### Brief
Would you copy out only the lines from the one with "MINUTE MAID POMME PET" to the end of the records, exactly as they stand?

== Segment start ==

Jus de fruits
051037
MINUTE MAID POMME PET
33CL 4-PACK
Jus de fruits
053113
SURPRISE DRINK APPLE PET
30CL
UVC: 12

== Segment end ==

### Final answer
MINUTE MAID POMME PET
33CL 4-PACK
Jus de fruits
053113
SURPRISE DRINK APPLE PET
30CL
UVC: 12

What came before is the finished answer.